ФРАГМЕНТ ДОКУМЕНТА:
┄┄┄┄┄┄┄┄┄┄
В современном мире рыночная экономика, определяемая как система свободного обмена между людьми, обладающими четкими, юридически гарантированными и передаваемыми правами на дефицитные ресурсы, – необходимая предпосылка благосостояния. Однако, как убедительно доказывают специалисты по экономической истории, особенно Дейрдра Макклоски, этого недостаточно. Необходим еще один элемент: этика свободного обмена и производства материальных благ за счет инноваций.
Здесь уместны несколько слов о самом понятии «капитализм». По данным историка Фернана Броделя, слово «капитал» возникло еще в XII–XIII веках: тогда оно обозначало «финансовые средства, запасы товаров, сумму денег или денежный интерес»[8]. Относительно выявленных им многочисленных значений понятия «капиталистический» Бродель иронично замечает: «Это слово… никогда не употреблялось в дружественном ключе»[9]. Понятие «капитализм», имеющее, как правило, негативный смысл, возникло в XIX веке; в частности, французский социалист Луи Блан определял его как «присвоение капитала некоторыми людьми за счет других»[10]. Карл Маркс говорил о «капиталистическом способе производства», а популяризировал термин «капитализм» его рьяный последователь Вернер Зомбарт в своей нашумевшей книге «Der Moderne Kapitalismus» («Современный капитализм»), вышедшей в 1912 году. (Друг и соавтор Маркса Фридрих Энгельс считал Зомбарта единственным немецким мыслителем, по-настоящему понимающим марксизм; позднее Зомбарт стал сторонником еще одной антикапиталистической идеологии – национал-социализма, или нацизма.)
Критикуя «капиталистов» и «капиталистический способ производства», Маркс с Энгельсом отмечали, что «буржуазия» (так они называли «класс», владеющий «средствами производства») радикально изменила мир: «Буржуазия менее чем за сто лет своего классового господства создала более многочисленные и более грандиозные производительные силы, чем все предшествовавшие поколения, вместе взятые. Покорение сил природы, машинное производство, применение химии в промышленности и земледелии, пароходство, железные дороги, электрический телеграф, освоение для земледелия целых частей света, приспособление рек для судоходства, целые, словно вызванные из-под земли, массы населения, – какое из прежних столетий могло подозревать, что такие производительные силы дремлют в недрах общественного труда!»[11]
Маркс и Энгельс изумлялись не только техническому прогрессу, но и появлению «целых, словно вызванных из-под земли, масс населения» – так оригинально они описали снижение смертности, рост благосостояния, увеличение средней продолжительности жизни людей. Конечно, несмотря на все эти достижения, Маркс и Энгельс выступали за слом «капиталистического способа производства», а точнее – полагали, что он разрушит сам себя и расчистит путь для нового строя – настолько замечательного, что давать хоть малейшее представление о его механизмах не только незачем, но и было бы до оскорбительности антинаучно[12].
┄┄┄┄┄┄┄┄┄┄
ВЫДЕРЖКИ ИЗ ЗАПИСЕЙ:

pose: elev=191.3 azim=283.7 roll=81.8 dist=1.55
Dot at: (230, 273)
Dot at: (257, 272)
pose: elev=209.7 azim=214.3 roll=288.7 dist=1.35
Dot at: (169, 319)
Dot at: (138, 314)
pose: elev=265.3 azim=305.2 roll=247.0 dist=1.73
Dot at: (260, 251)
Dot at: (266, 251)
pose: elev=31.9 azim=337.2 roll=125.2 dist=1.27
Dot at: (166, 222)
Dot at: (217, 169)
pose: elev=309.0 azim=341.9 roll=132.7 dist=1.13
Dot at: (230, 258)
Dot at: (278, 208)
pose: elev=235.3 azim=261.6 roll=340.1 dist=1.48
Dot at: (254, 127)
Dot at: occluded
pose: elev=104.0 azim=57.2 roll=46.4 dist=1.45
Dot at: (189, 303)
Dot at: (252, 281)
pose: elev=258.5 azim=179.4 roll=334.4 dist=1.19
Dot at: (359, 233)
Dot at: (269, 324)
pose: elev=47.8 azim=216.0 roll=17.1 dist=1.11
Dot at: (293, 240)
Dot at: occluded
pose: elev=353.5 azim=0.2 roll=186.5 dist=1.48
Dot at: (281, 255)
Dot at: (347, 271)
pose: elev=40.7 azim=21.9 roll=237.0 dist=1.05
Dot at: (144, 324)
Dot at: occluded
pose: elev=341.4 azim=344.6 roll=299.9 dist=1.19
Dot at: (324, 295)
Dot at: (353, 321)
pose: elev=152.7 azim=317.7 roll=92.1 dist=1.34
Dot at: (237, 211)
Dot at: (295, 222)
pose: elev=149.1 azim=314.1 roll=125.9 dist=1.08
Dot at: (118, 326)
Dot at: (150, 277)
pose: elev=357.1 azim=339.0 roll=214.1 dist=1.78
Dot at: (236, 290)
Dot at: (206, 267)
┄┄┄┄┄┄┄┄┄┄
ЗАДАНИЯ К ВЫПОЛНЕНИЮ:
- 1) Верните без изменений отрывок из текста о капитализме, начиная со слов «В современном мире» и заканчивая словами «за счет инноваций.».
- 2) Допишите продолжение текста о капитализме, начиная сразу после его последнего предложения.
Записи — самостоятельный материал, с текстом о капитализме они не связаны.

ОТВЕТЫ К УПРАЖНЕНИЮ:
- 1)
В современном мире рыночная экономика, определяемая как система свободного обмена между людьми, обладающими четкими, юридически гарантированными и передаваемыми правами на дефицитные ресурсы, – необходимая предпосылка благосостояния. Однако, как убедительно доказывают специалисты по экономической истории, особенно Дейрдра Макклоски, этого недостаточно. Необходим еще один элемент: этика свободного обмена и производства материальных благ за счет инноваций.

- 2)
Важнее, впрочем, другое: Маркс и Энгельс основывали критику капитализма (по-прежнему сильно влияющую на интеллектуалов во всем мире, несмотря на неспособность всех коммунистических экспериментов выполнить обещания своих творцов) на полной неразберихе с определением «буржуазии», которое они связывали с «капиталистическим способом производства». С одной стороны, этим понятием они обозначают владельцев «капитала», организующих производственные предприятия, а с другой – тех, кто кормится за счет государства и его власти. Последнюю точку зрения Маркс высказывает в одной из своих самых интересных статей на политические темы: «Материальный интерес французской буржуазии теснейшим образом сплетается с сохранением этой обширной и широко разветвленной государственной машины. Сюда сбывает она свое излишнее население и пополняет в форме казенного жалованья то, чего не смогла заполучить в форме прибыли, процентов, ренты и гонораров. С другой стороны, политический интерес буржуазии заставлял ее с каждым днем все более усиливать репрессии, то есть ежедневно увеличивать средства и личный состав государственной власти»[13].
Таким образом, с одной стороны, Маркс отождествлял «буржуа» с предпринимателями, сделавшими «производство и потребление всех стран космополитическим», а «национальную замкнутость» невозможной, создавшими «всемирную литературу», обеспечившими «быстрое усовершенствование всех орудий производства и бесконечное облегчение средств сообщения», преодолевшими «упорную ненависть варваров к иностранцам» за счет «низких цен товаров»[14]. С другой стороны, «буржуазией» он называет тех, кто живет за счет «государственного кредита» (в частности, государственных облигаций): «Все современное денежное дело, все банковское хозяйство теснейшим образом связано с государственным кредитом. Часть банковского капитала по необходимости вкладывается в легко реализуемые государственные процентные бумаги. Банковские вклады, капиталы, предоставляемые банкам и распределяемые ими между купцами и промышленниками, частично имеют своим источником дивиденды государственных кредиторов»[15].
По мнению Маркса, «буржуазия» непосредственно участвовала в борьбе за контроль над государственной машиной и извлекала из этого выгоду: «Все перевороты усовершенствовали эту машину вместо того, чтобы сломать ее. Партии, которые, сменяя друг друга, боролись за господство, рассматривали захват этого огромного государственного здания как главную добычу при своей победе»[16].
Как отмечает историк Ширли Грюнер, «Маркс считал, что своим определением „буржуазии“ он отразил действительное положение вещей, но на деле он сформулировал лишь весьма скользкое понятие»[17]. В некоторых текстах Маркс обозначает этим понятием предпринимателей-новаторов, организующих производственные предприятия и вкладывающих средства в создание богатства, а в других – тех, кто «прилепился» к государству, живет за счет налогов, лоббирует ограничение конкуренции и свободы торговли: одним словом, тех, кто занимается не созданием богатства, а закреплением за собой права перераспределять или уничтожать богатство других, чтобы рынки не открывались, бедняки оставались бедняками, а общество по-прежнему находилось под их контролем.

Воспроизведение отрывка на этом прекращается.